OTURUM BAŞKANI _ FEYZULLAH TOPÇU_İZMİR SMMM ODASI BAŞKANI_
Değerli konuklar, değerli meslektaşlarım hepinize günaydın. İzmir Mali Müşavirler Odası adına hepinize saygı ve sevgilerimi sunuyorum. Oturumu açmadan önce sizlerle birkaç şeyi paylaşmak istiyorum. Daha sonra panelist arkadaşlara söz vereceğim sırasıyla. Arkadaşların süresi 25 dakika olacak. Sizlerin de 15-20 dakika soru sormanız için veya öneride bulunmanız için bir süre tanıyacağız.
Öncelikle İstanbul Odamızın Başkanı Sayın Yahya Arıkan ve Yönetim Kuruluna teşekkür ederim.
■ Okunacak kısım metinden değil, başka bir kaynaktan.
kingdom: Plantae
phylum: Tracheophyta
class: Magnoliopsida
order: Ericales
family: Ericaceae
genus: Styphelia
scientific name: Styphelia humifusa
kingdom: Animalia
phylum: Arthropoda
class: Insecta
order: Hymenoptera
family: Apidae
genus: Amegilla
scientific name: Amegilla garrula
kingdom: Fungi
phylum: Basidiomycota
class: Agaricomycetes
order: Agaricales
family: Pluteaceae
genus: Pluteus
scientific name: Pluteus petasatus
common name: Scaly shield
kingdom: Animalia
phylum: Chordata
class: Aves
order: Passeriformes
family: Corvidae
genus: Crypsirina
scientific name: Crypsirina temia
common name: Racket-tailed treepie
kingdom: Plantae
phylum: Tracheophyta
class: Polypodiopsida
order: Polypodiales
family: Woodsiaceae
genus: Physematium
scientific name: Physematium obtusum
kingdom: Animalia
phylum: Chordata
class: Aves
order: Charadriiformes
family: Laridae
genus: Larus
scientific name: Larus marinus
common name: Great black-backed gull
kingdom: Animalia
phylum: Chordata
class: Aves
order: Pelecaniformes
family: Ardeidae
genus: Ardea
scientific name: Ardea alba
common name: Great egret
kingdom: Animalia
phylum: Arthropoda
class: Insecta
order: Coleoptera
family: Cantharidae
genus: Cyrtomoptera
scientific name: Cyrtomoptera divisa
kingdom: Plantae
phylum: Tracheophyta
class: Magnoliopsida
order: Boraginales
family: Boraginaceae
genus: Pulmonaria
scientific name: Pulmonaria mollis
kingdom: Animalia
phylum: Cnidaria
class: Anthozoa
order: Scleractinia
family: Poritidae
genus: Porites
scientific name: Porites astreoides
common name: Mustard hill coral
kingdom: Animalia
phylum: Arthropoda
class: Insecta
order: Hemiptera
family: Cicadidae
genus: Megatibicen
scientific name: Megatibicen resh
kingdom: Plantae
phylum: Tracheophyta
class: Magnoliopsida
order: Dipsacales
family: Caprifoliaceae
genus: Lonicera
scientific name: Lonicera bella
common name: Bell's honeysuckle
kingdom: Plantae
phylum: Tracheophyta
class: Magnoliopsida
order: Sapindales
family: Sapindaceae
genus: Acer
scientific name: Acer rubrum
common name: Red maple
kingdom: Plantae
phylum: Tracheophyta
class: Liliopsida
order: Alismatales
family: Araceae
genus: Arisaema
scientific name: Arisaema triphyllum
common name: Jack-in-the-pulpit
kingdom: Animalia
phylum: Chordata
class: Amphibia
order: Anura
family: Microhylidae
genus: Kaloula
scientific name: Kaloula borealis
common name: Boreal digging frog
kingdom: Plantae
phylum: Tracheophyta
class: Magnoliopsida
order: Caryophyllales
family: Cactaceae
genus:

Çok önemli bir, mesleğimizle ilgili önemli olan, denetimle ilgili böyle bir sempozyum yaptığı için ve bizleri burada buluşturduğu için. Şimdi, Sayın Başkan’ın açılış konuşmasında İzmir, İstanbul, Ankara Odası, sıralı şekilde, bu tür sempozyumlar yaptığını, böyle bir karar aldığını ifade etmişti. Aslında üç Oda Başkanının yapmış olduğu ortak toplantıda bu tür sempozyumların sıralı bir şekilde yapılmasına ama konunun iki gün muhasebe standartları iki gün de Denetim Standartları üzerinde yapılmasıyla ilgili bir ön görüşmemiz olmuştu. Ama bu yıl, İstanbul Odası daha önce planladığı için bu programı, burada muhasebe standartları bu sempozyumda maalesef konu olarak koyamadık. Ama önümüzdeki sene Ankara’nın yapacağı sempozyumda muhasebe standartları iki gün, denetim Standartları iki gün olmak üzere yapılırsa bir sorun yok ama yapılmazsa Sayın Başkan zaten burada, kendileri başka bir konuyu koyacaklarsa biz İzmir Odası olarak Muhasebe Standartları 1996 yılında yaptığımız gibi önümüzdeki sene muhasebe standartları İzmir Odası olarak yapmak için çalışma başlatabiliriz. Bunun bilgisini vermek istiyorum. Çünkü her şeyden önce muhasebe standartları bizim mesleğimizin birinci meselesi olması gerekir, ön sırada olması gerekiyor. Evet, denetim de çok önemli ama muhasebe standartlarını bilmeyen birisi denetimi nasıl yapacağını, çok önemli çünkü öncelikle standartları bilmek gerekiyor. Çünkü yapılan denetim artık bir mali denetim değil, standartlar üzerinde denetim yapılacağı için mutlaka öncelikli sıramız standartların üyelerimize öğretilmesi çok önemli.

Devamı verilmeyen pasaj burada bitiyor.